Leveraging proteomics and transfer learning for head and neck cancer detection in saliva
Listed in
This article is not in any list yet, why not save it to one of your lists.Abstract
Background
Early detection of Head and neck cancer (HNC) has the potential to substantially improve patient survival, yet no biomarker tests for early detection are currently in clinical practice. Case-control studies that could be used to derive diagnostic biomarkers tend to be underpowered.
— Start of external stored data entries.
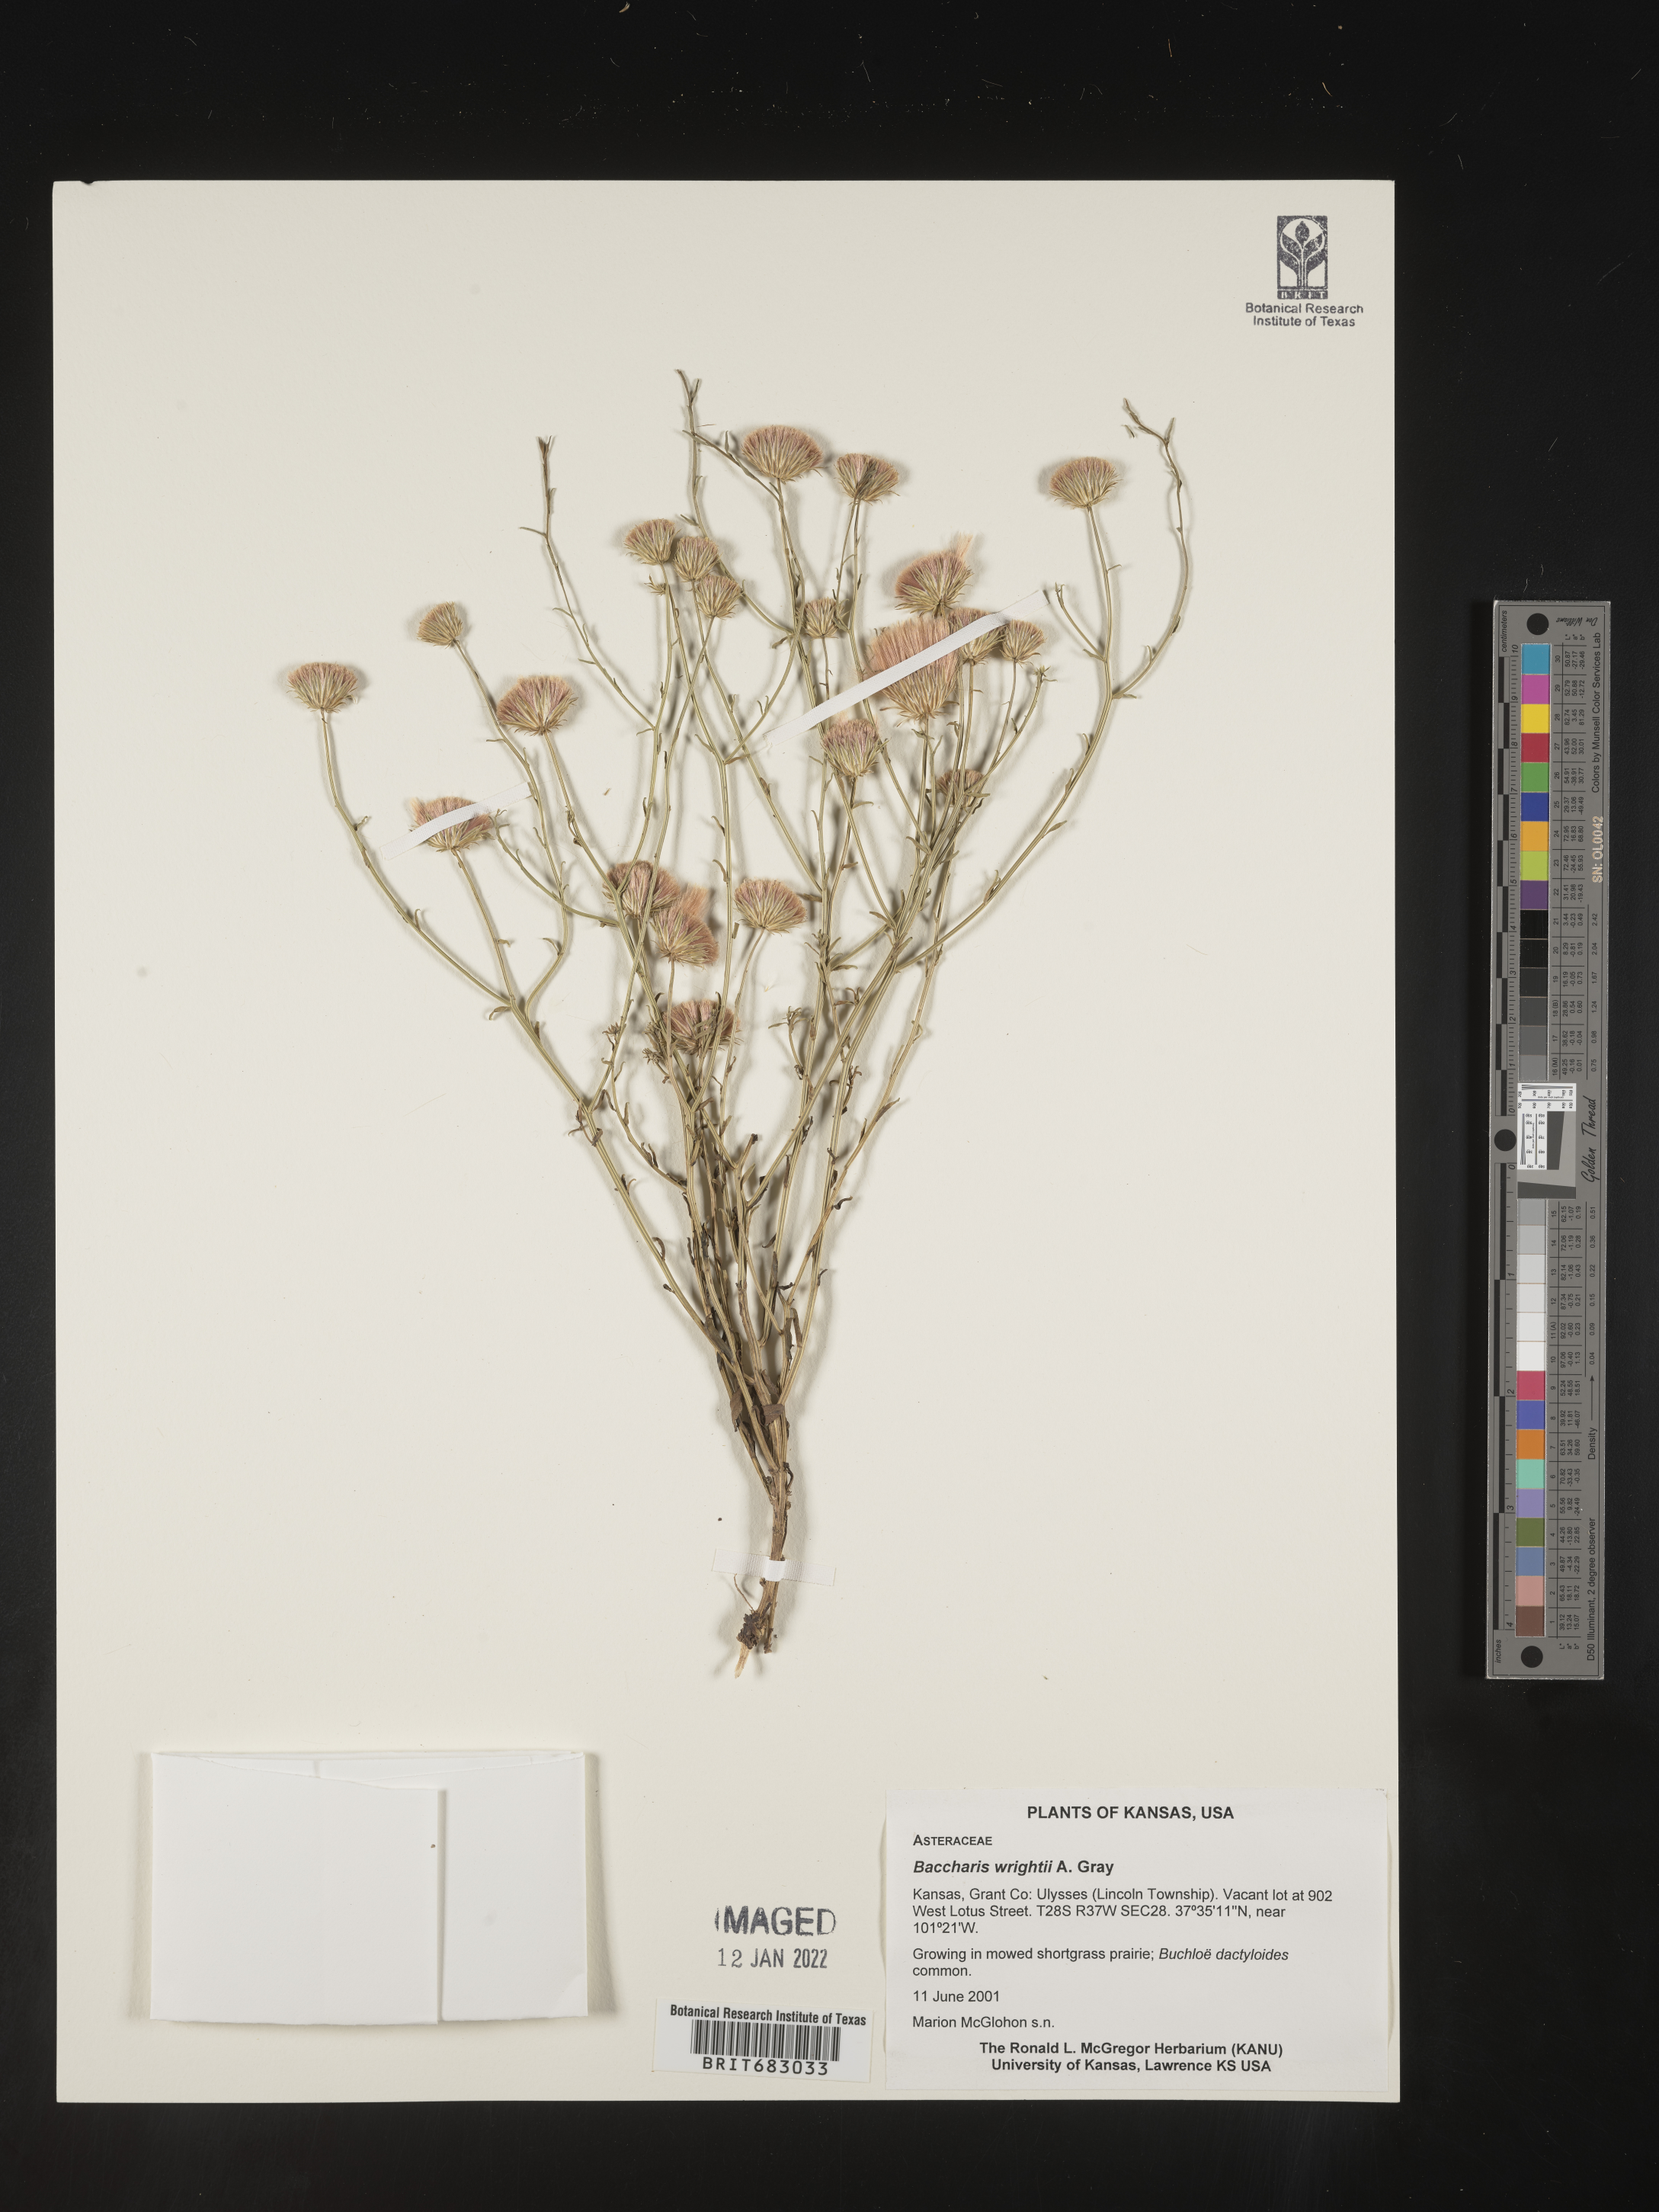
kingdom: Plantae
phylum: Tracheophyta
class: Magnoliopsida
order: Asterales
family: Asteraceae
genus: Baccharis
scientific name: Baccharis wrightii
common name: Wright's baccharis
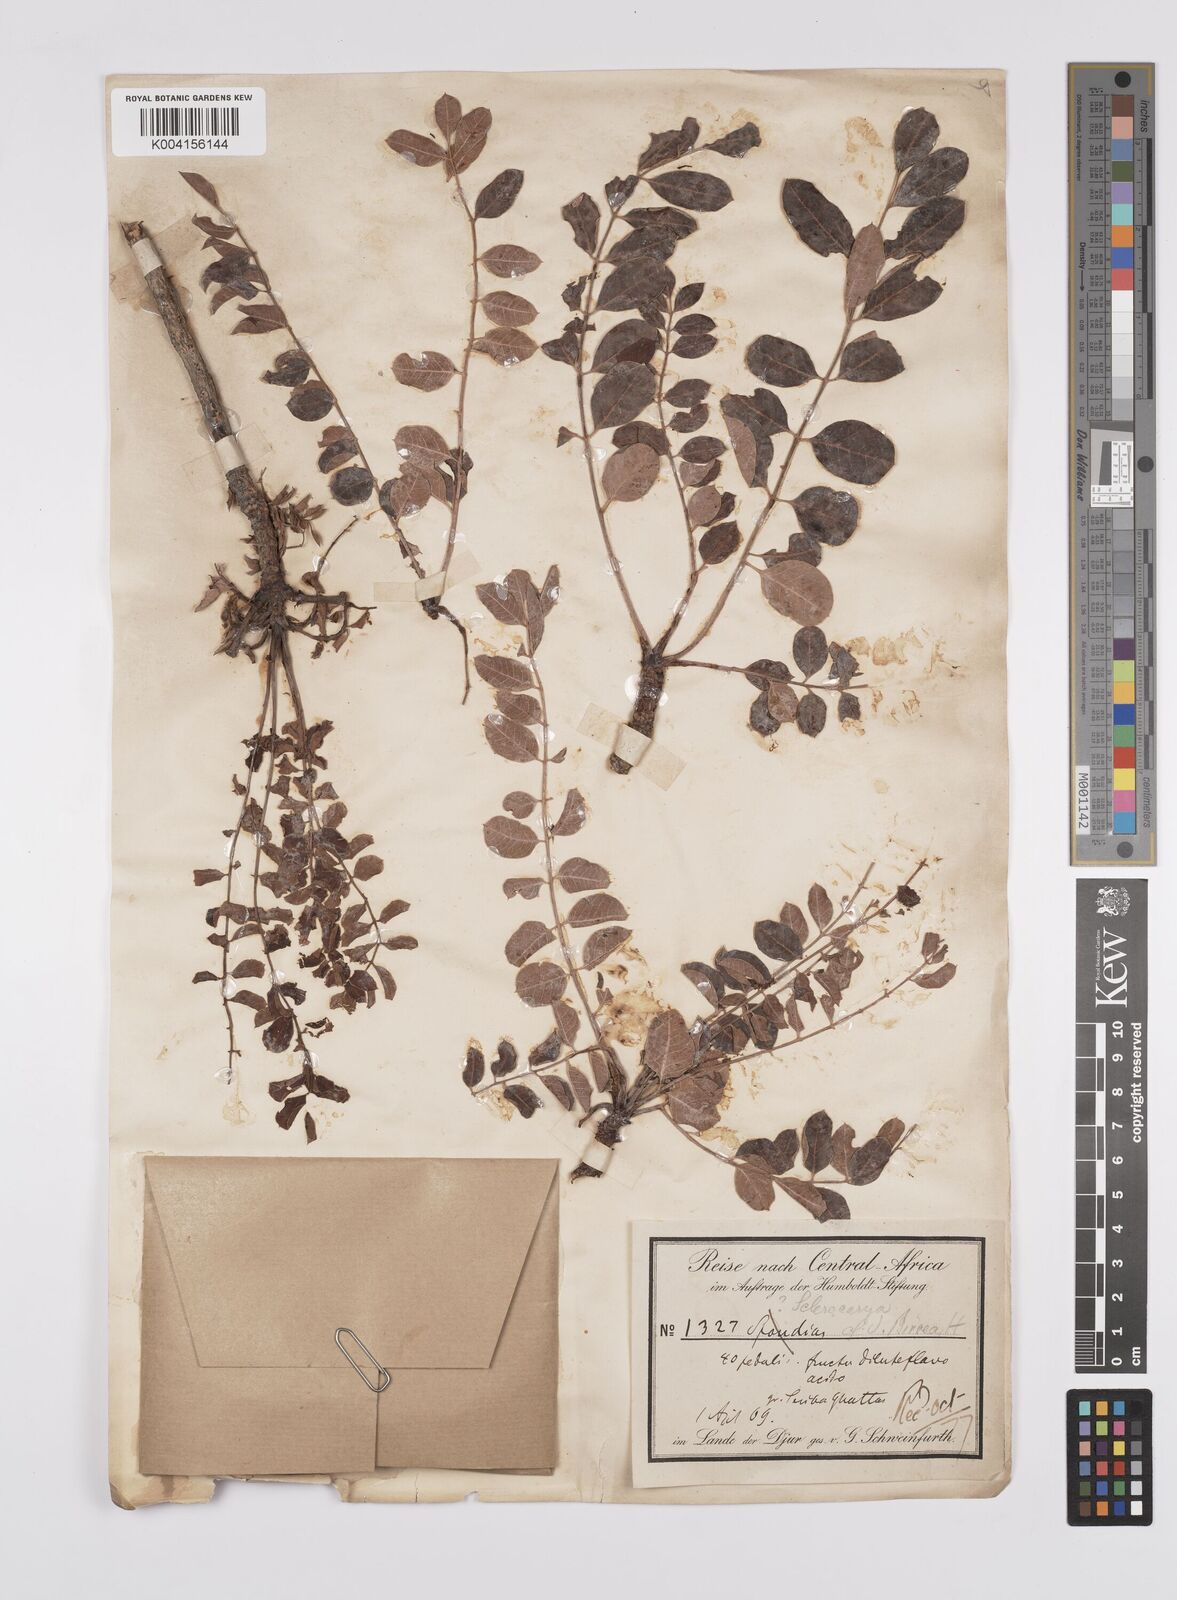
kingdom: Plantae
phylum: Tracheophyta
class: Magnoliopsida
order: Sapindales
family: Anacardiaceae
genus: Sclerocarya
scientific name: Sclerocarya birrea
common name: Marula
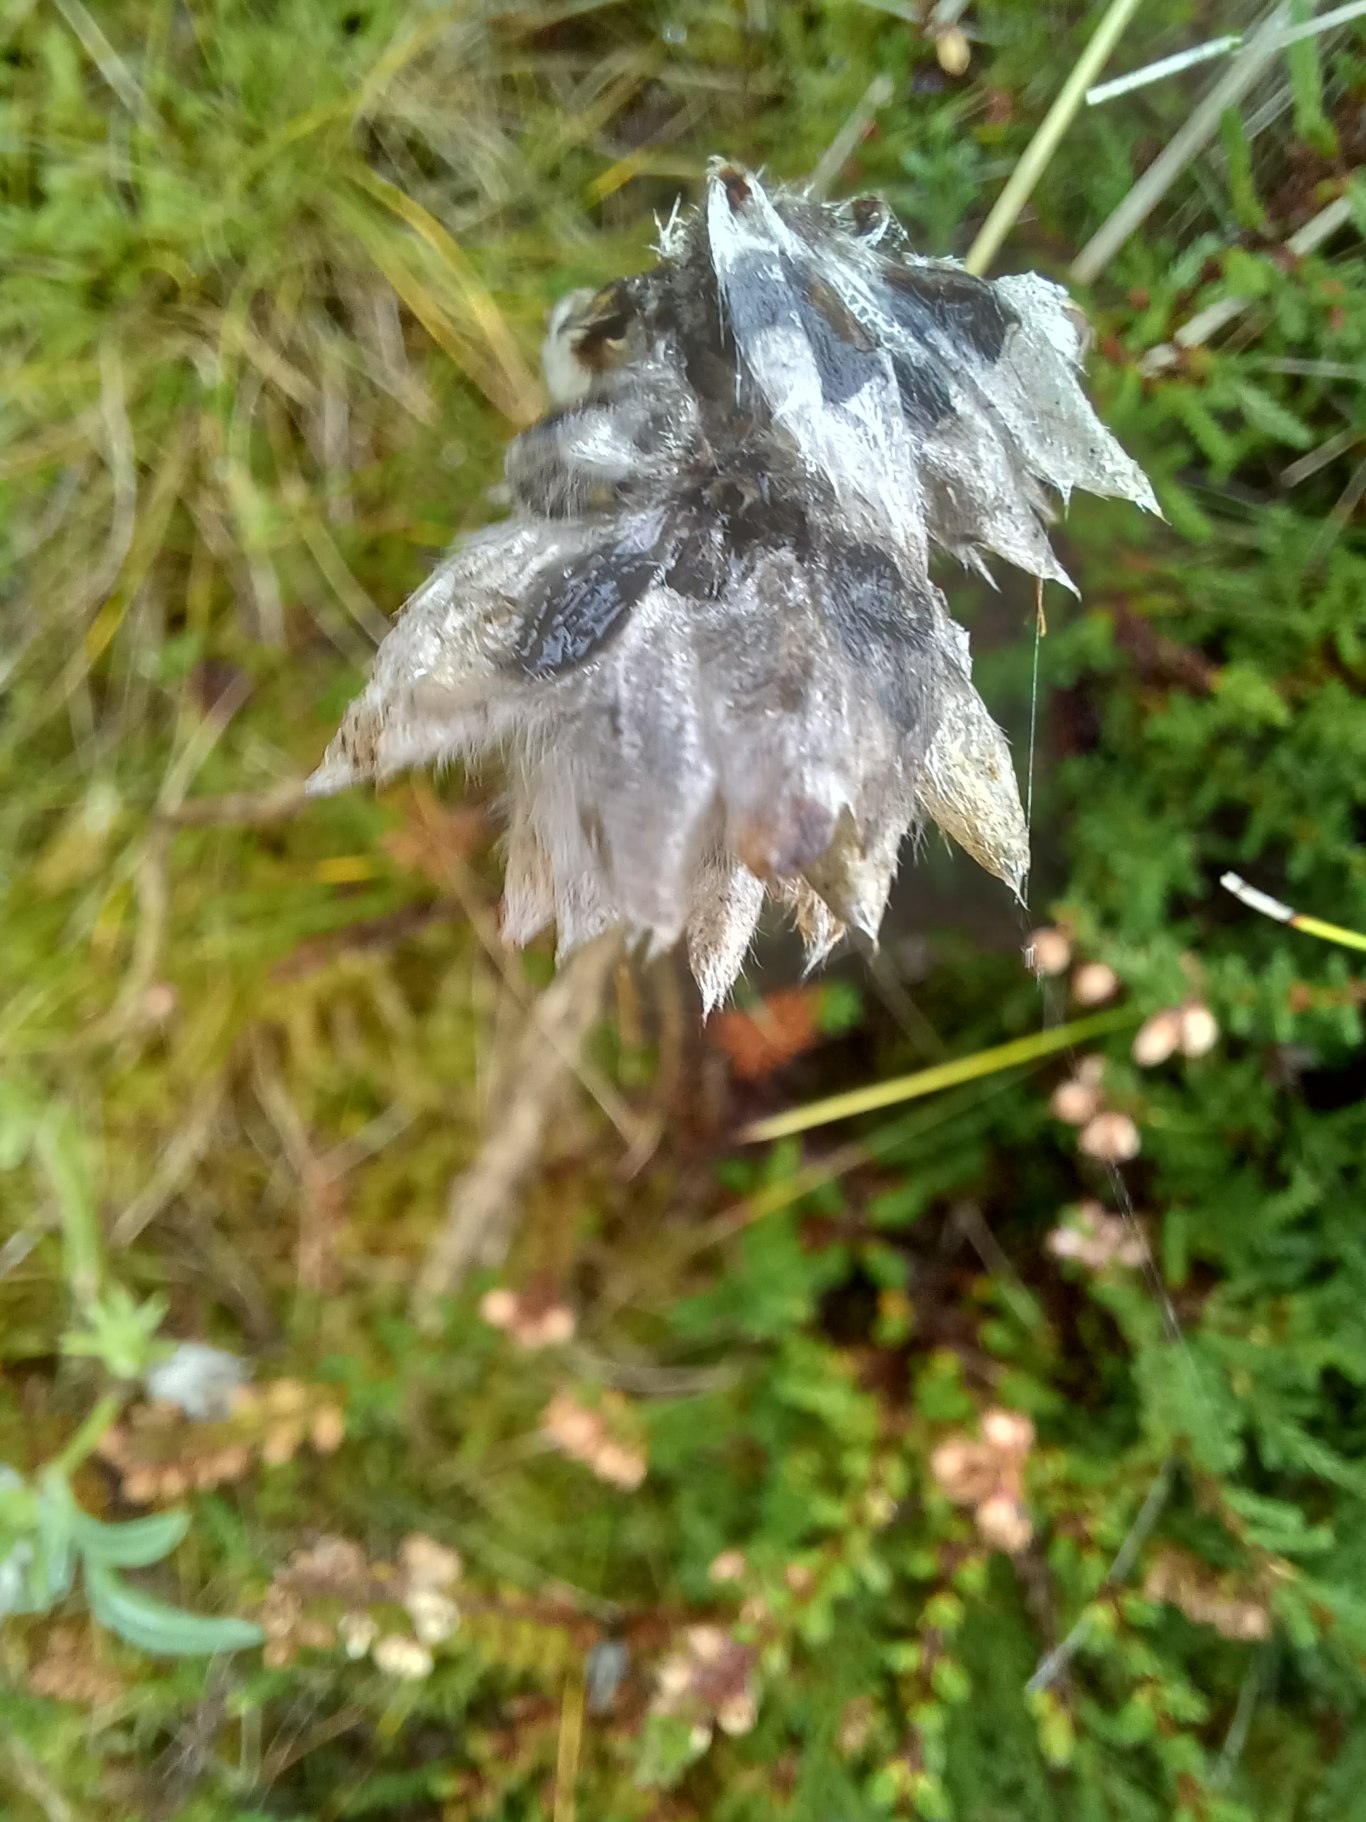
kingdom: Plantae
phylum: Tracheophyta
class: Magnoliopsida
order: Fabales
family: Fabaceae
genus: Anthyllis
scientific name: Anthyllis vulneraria
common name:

Recent evidence suggests that we may be able to address this challenge by applying deep learning on pan-cancer data from large population studies.
Methods
We evaluate a range of machine learning methods and training scenarios to use proteome data to distinguish between HNC cases and controls. Models were trained on blood plasma proteomes from the UK Biobank (UKB) with n = 13,208 pan-cancer cases. To assess model’s generalisability across tissue types, we tested in a cross-tissue comparison using an independent saliva based proteome dataset from the SensOrPass HNC case-control study (n = 156).
Findings
We obtain best performance (AUC=0.88 versus AUC < 0.77 for others) using a transfer learning approach called CNN-Synth. This convolutional neural network was trained on UKB to distinguish between profiles from a set of controls and cases including synthetic profiles generated by a pretrained variational autoencoder. Post-hoc model explainability using SHapley Additive explanations identified IL6, CXCL17, CXCL13, IGF1R and FASLG as the top five proteins contributing most to predictor performance.
Interpretation
Our findings underscore the potential for deep learning and explainable AI to leverage data from large-scale population datasets for advancing early cancer detection and improving clinical outcomes.
Funding
This work was supported by Cancer Research UK (grant numbers EDDISA-Jan22\100003 and C18281/A29019).